BEGIN GIVEN TEXT

Worried that an out-of-town competitor is muscling in on its turf, United Blood Services is accusing American Red Cross Biomedical Services of Los Angeles of trying to lure away blood donors and take their blood out of Ventura County.
The Red Cross recently issued a call for blood drive volunteers and announced that it will hold half a dozen blood donation campaigns next month in Ventura County. It has already held two such drives, one on July 30 in Thousand Oaks and another on Aug. 20 in Camarillo.
But officials at United Blood Services--which holds the sole blood contract with all of Ventura County’s hospitals and has served the region for 21 years--said they worry that blood donated here to the Red Cross will probably go to recipients elsewhere.
“My concern is that we need every donor we can get, and the blood that is drawn by the Red Cross in Ventura County would be taken back to Los Angeles,” said Carolyn Tyner, executive director of United Blood Services.
“That would certainly make it difficult for me to go to those same [donors] again,” she said. “We spend a lot of time on donor recruitment and donor recognition, and those donors we have are very faithful.”
Either that, she said, or the American Red Cross is trying to undermine United Blood Services’ contracts with Ventura County’s hospitals.
The blood collected so far by the Red Cross has been distributed to hospitals outside Ventura County, possibly to Los Angeles County or even to other states, Red Cross spokesman Mark Jackson acknowledged.

END GIVEN TEXT

■ **EXERCISES**
**a)** According to the article about the blood donor dispute, how many years has United Blood Services served the region?
**b)** In the blood donor article, copy the text from "Either that, she" up to and including "Mark Jackson acknowledged.".
**c)** Extend the article about the blood donor dispute in Ventura County, picking up after its final sentence.

BEGIN INFORMATION SHOWN

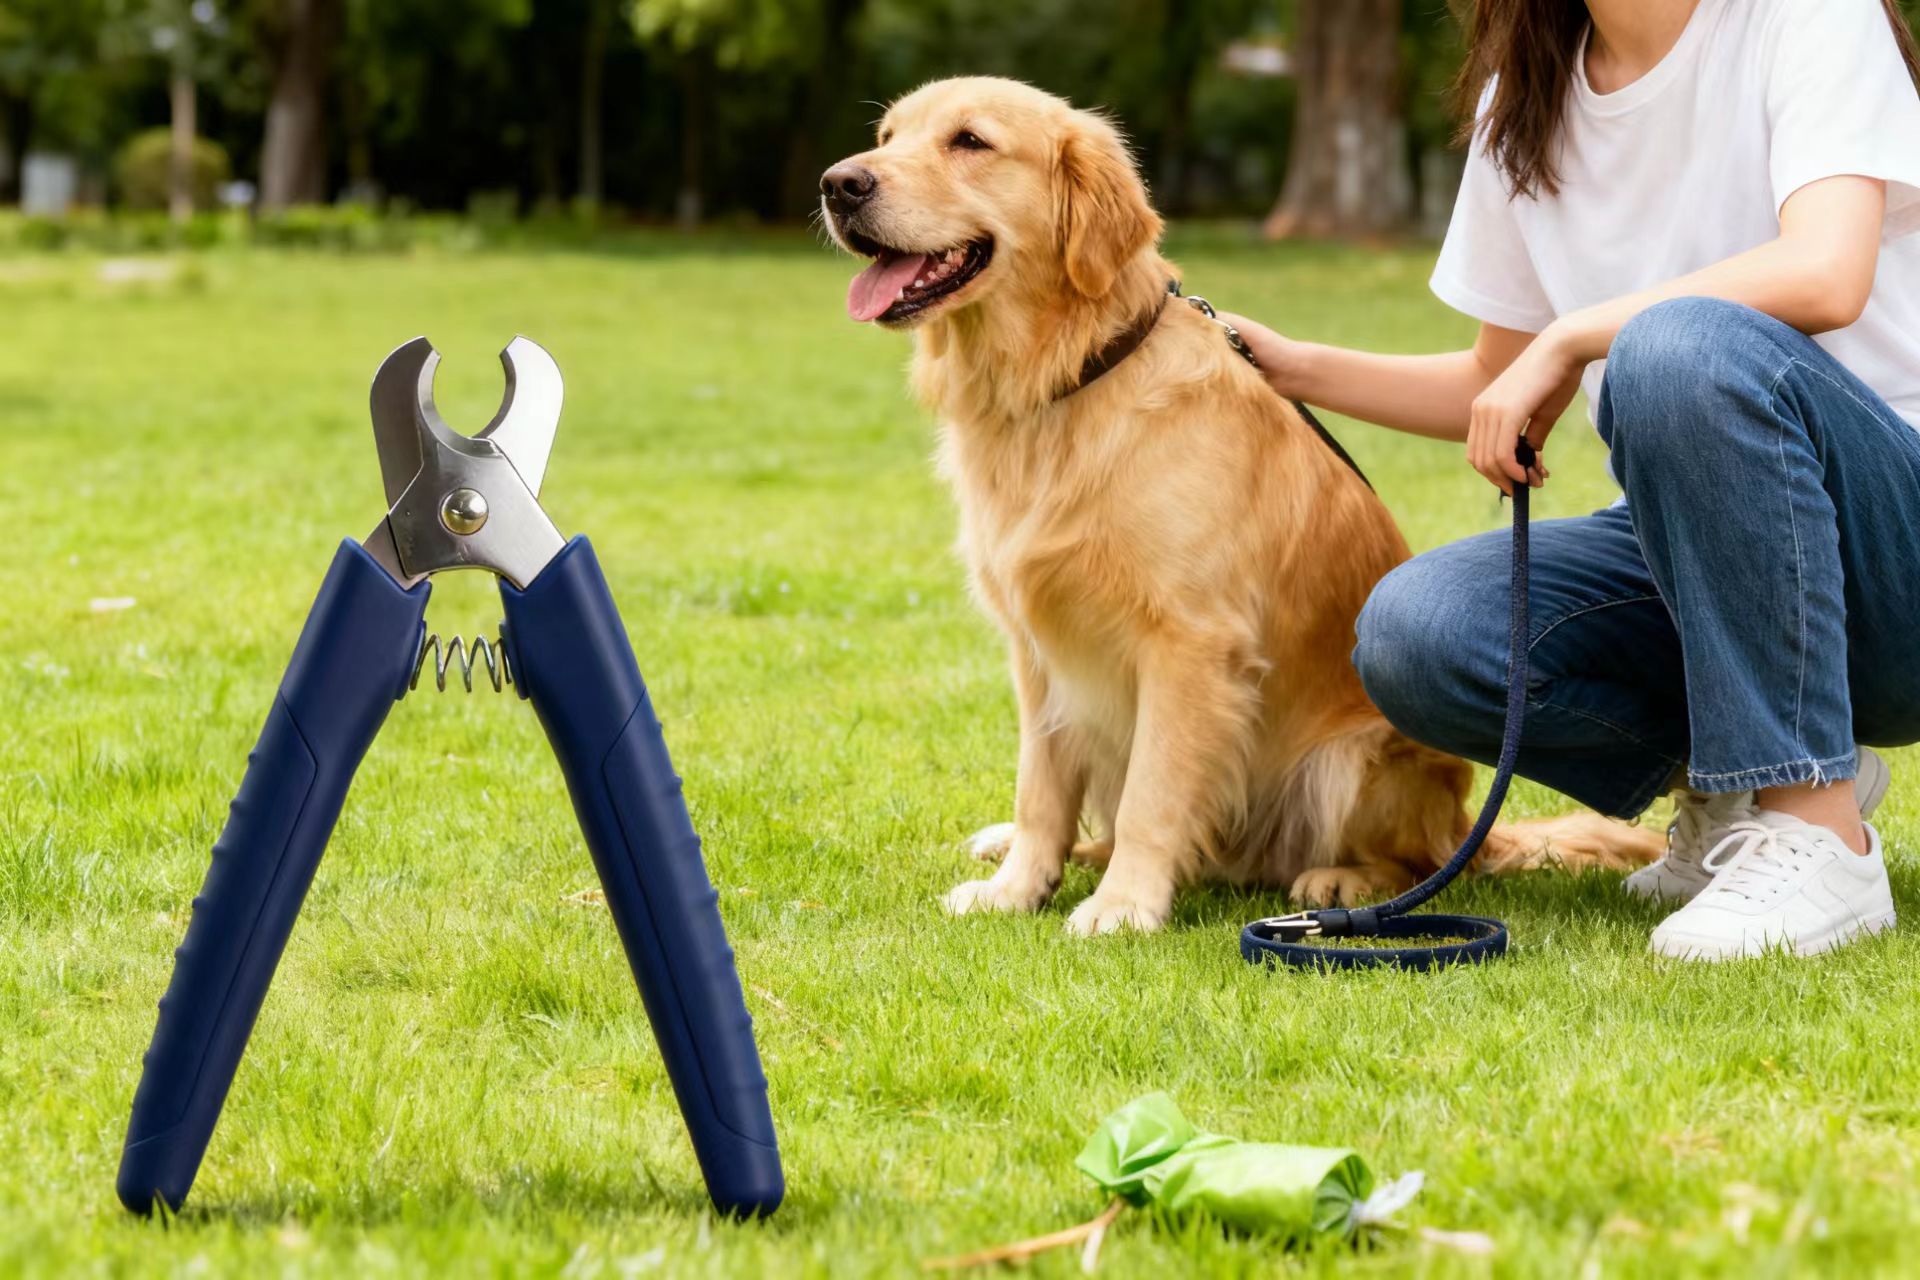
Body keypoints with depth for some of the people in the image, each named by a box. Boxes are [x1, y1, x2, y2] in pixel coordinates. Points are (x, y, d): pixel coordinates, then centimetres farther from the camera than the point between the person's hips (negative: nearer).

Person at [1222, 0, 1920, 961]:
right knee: (1413, 635, -23)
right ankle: (1727, 777, 4)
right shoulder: (1524, 101, 10)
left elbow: (1826, 275, -27)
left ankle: (1815, 836, -24)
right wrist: (1298, 370, 9)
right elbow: (1500, 390, 20)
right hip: (1684, 552, 6)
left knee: (1684, 344, -35)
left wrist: (1570, 337, -21)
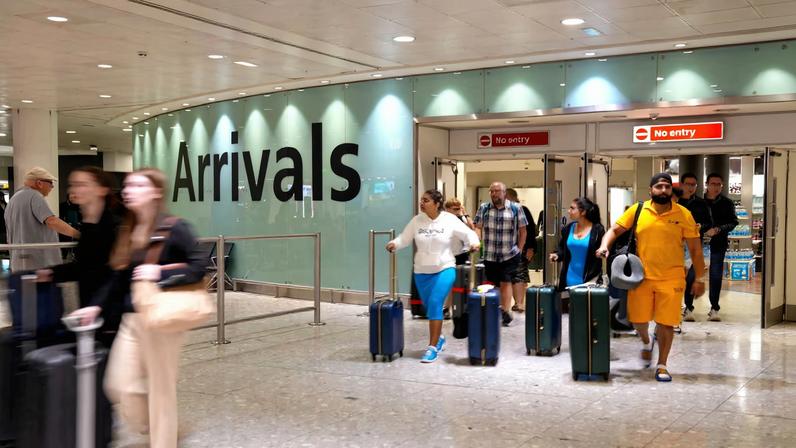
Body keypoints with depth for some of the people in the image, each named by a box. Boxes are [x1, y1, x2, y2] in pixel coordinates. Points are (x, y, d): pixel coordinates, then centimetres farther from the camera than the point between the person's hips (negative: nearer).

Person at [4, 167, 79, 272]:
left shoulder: (13, 200, 19)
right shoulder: (34, 196, -11)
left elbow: (10, 236, 25)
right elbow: (52, 221, -26)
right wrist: (79, 235, -29)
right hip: (40, 263, -9)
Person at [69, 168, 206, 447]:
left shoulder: (174, 228, -11)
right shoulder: (127, 231, 9)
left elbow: (198, 268, -15)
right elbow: (119, 277, 15)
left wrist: (160, 273, -25)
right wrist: (97, 305, 9)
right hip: (131, 319, 7)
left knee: (160, 387, 5)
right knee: (120, 385, 5)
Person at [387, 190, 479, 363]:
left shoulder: (450, 220, -7)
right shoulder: (417, 220, 0)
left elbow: (468, 233, -3)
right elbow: (404, 238, 1)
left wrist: (474, 243, -24)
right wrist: (394, 244, -19)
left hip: (444, 269, -4)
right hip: (421, 272, 4)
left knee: (435, 304, -17)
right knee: (429, 307, 13)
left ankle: (432, 347, -13)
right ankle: (439, 337, 38)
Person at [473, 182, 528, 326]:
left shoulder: (515, 208, 2)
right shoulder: (484, 208, 7)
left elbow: (523, 230, 6)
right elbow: (478, 227, 3)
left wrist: (519, 249, 2)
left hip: (510, 255, -2)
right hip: (489, 255, 2)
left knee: (505, 282, -8)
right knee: (493, 284, 8)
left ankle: (505, 311, -8)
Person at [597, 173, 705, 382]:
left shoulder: (683, 214, -2)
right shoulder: (637, 210, 1)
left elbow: (695, 249, 2)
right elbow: (614, 230, 6)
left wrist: (699, 278, 1)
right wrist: (605, 246, -14)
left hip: (671, 278, -1)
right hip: (642, 276, 1)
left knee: (666, 323, 2)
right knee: (637, 319, 5)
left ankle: (662, 366, 19)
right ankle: (647, 342, 40)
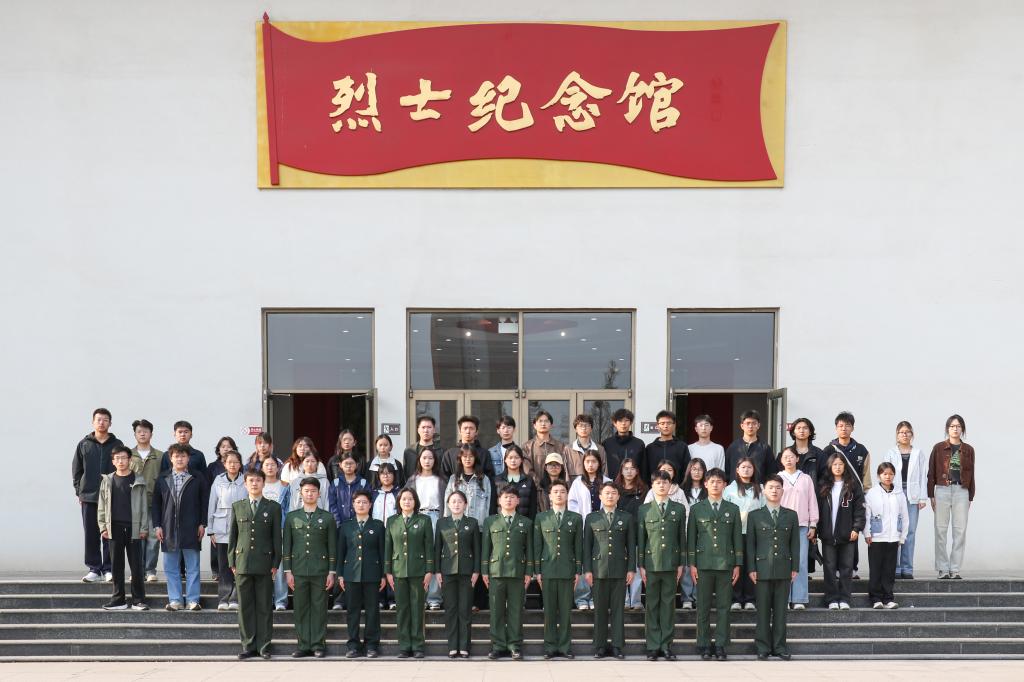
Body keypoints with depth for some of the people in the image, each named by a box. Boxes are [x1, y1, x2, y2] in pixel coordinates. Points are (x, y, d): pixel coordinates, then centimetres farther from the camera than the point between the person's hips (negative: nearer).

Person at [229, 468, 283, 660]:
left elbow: (277, 537, 5)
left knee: (264, 607, 1)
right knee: (245, 607, 3)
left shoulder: (273, 507, 6)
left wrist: (276, 563, -1)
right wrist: (232, 562, 5)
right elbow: (232, 535, 12)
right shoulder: (237, 507, 12)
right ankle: (248, 646, 10)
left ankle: (264, 646, 6)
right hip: (242, 563, 2)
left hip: (264, 563, -2)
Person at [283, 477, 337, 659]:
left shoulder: (327, 518, 6)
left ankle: (318, 645, 6)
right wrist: (287, 571, 1)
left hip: (320, 571, -1)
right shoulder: (291, 517, 9)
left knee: (319, 609, 0)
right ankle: (304, 645, 9)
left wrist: (332, 572, -2)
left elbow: (333, 547, 4)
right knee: (301, 609, 3)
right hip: (298, 571, 1)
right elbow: (286, 546, 8)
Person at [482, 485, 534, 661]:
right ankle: (498, 645, 6)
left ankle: (515, 646, 6)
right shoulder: (490, 522, 11)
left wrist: (529, 572, 3)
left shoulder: (526, 523, 12)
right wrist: (484, 571, 3)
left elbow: (529, 549, 9)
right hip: (496, 571, 0)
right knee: (497, 611, 1)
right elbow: (485, 547, 9)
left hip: (517, 572, 0)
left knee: (516, 611, 1)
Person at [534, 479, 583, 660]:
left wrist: (578, 571, 3)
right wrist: (537, 570, 2)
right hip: (548, 570, 0)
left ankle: (565, 646, 6)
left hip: (567, 570, 0)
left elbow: (579, 546, 8)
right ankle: (550, 647, 6)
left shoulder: (576, 518, 10)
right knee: (549, 610, 1)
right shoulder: (541, 518, 9)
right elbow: (537, 546, 8)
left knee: (566, 610, 0)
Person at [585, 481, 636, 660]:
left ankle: (617, 646, 4)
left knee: (618, 609, 0)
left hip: (620, 570, 0)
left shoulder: (627, 517, 9)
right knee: (600, 610, 2)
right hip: (598, 569, 0)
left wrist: (631, 569, 0)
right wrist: (587, 570, -1)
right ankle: (600, 646, 8)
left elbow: (631, 545, 7)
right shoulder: (591, 518, 8)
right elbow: (587, 545, 6)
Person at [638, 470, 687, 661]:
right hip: (651, 563, 0)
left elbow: (682, 538, 8)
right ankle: (653, 646, 6)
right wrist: (641, 565, 1)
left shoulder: (679, 509, 8)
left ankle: (666, 645, 8)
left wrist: (681, 564, 3)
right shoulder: (644, 510, 6)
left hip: (671, 564, 0)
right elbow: (640, 539, 6)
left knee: (669, 604, 3)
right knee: (652, 605, 2)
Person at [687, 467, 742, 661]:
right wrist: (691, 564, -1)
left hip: (725, 564, 1)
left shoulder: (732, 509, 10)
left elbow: (737, 538, 9)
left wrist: (738, 565, 3)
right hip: (703, 564, -1)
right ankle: (704, 646, 6)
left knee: (723, 607, 0)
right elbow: (691, 538, 6)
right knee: (703, 607, 1)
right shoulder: (696, 509, 7)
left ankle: (721, 646, 5)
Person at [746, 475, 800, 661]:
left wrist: (795, 568, 3)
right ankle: (763, 647, 6)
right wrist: (751, 568, -3)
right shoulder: (755, 516, 6)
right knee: (763, 610, 1)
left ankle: (779, 646, 10)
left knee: (781, 610, 3)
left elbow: (795, 543, 9)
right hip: (762, 569, -1)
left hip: (784, 569, 1)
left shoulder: (791, 516, 10)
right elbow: (750, 544, 3)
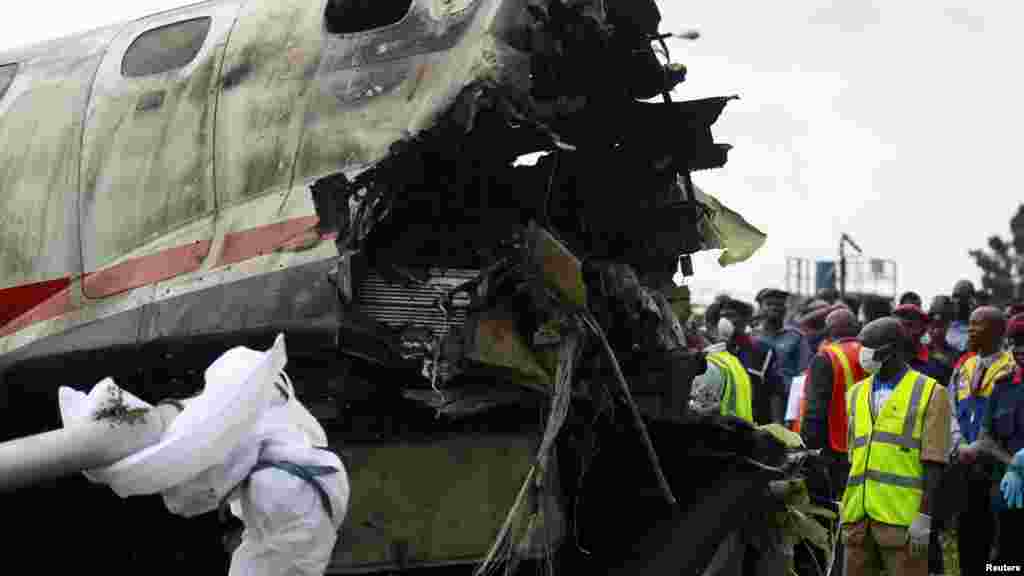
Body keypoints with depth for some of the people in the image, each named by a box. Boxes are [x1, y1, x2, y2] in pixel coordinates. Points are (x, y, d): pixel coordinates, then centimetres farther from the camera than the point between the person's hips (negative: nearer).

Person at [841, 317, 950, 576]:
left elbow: (933, 462, -6)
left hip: (902, 516, -5)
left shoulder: (930, 393, -1)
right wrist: (846, 512, 16)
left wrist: (924, 516, -12)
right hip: (858, 515, 5)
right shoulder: (857, 393, 15)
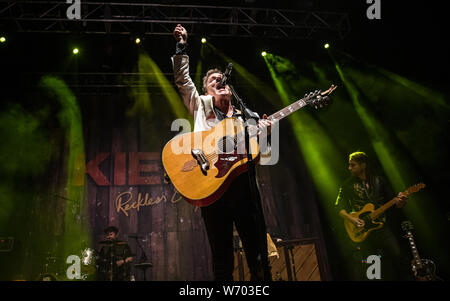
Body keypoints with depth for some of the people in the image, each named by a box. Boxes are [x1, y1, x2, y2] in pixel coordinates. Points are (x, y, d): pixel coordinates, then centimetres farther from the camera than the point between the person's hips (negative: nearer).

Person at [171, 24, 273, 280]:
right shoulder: (201, 105, 18)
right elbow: (182, 78, 10)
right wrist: (182, 45, 7)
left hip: (243, 184, 2)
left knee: (259, 257, 1)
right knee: (223, 262, 2)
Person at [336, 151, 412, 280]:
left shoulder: (379, 180, 8)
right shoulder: (348, 185, 5)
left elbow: (392, 199, 9)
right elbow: (340, 207, 3)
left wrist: (400, 201, -14)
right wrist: (352, 219, -14)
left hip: (383, 226, 1)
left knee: (398, 256, -6)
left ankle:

END INFORMATION SHOWN

■ **EXPECTED OUTPUTS**
**a)** 21 years.

**b)**
Either that, she said, or the American Red Cross is trying to undermine United Blood Services’ contracts with Ventura County’s hospitals.
The blood collected so far by the Red Cross has been distributed to hospitals outside Ventura County, possibly to Los Angeles County or even to other states, Red Cross spokesman Mark Jackson acknowledged.

**c)**
But he said his organization has no intention of competing with United Blood Services, merely the desire to collect blood and send it where it is needed.
“We have no ax to grind with them whatsoever,” Jackson said. “We just want to make sure that everybody who needs blood gets blood.”
As for the accusation that the Red Cross is taking blood from Ventura County, he said, “Just as a natural disaster doesn’t know any man-made boundaries, neither do we. If there was a natural disaster in Ventura County, we’d be there.”
But if the Red Cross has not sought to collect blood in Ventura County in the past, why start now?
One reason: The organization recently signed a research partnership agreement with Amgen in Newbury Park to supply blood for the biotech firm’s studies of clotting agents, Jackson said.
But the Red Cross also wants to increase its own blood supplies “to help as many people as possible,” he said.
Tyner replied that United Blood Services also has an agreement to supply blood products for Amgen research--and that the Red Cross could harm the steadiness of Ventura County’s blood supply.
The argument may boil down to supply and demand.
Although the Red Cross estimates it meets 60% to 70% of the demand for blood in Los Angeles County, United Blood Services manages to meet all the demands of Ventura County’s hospitals.
The nonprofit agency draws 30,000 pints of blood each year, selling it to hospitals for $90 a pint (compared with an average $99 per unit charged by the Red Cross).
About 1.5% of Ventura County’s blood supply is disposed of because it does not get used within the 42-day storage period, Tyner said.
She said the Red Cross--with a bigger marketing arm and an even bigger thirst for blood supplies--is intentionally positioning itself to permanently lure donors away from United Blood Services--and their blood from Ventura County.
But Jackson called that view “myopic.”
“I think that some people really lose sight of what’s important,” he said. “The important thing in blood services is to make sure you’re providing the blood necessary to save as many lives as necessary, rather than attacking somebody you view as a competitor.”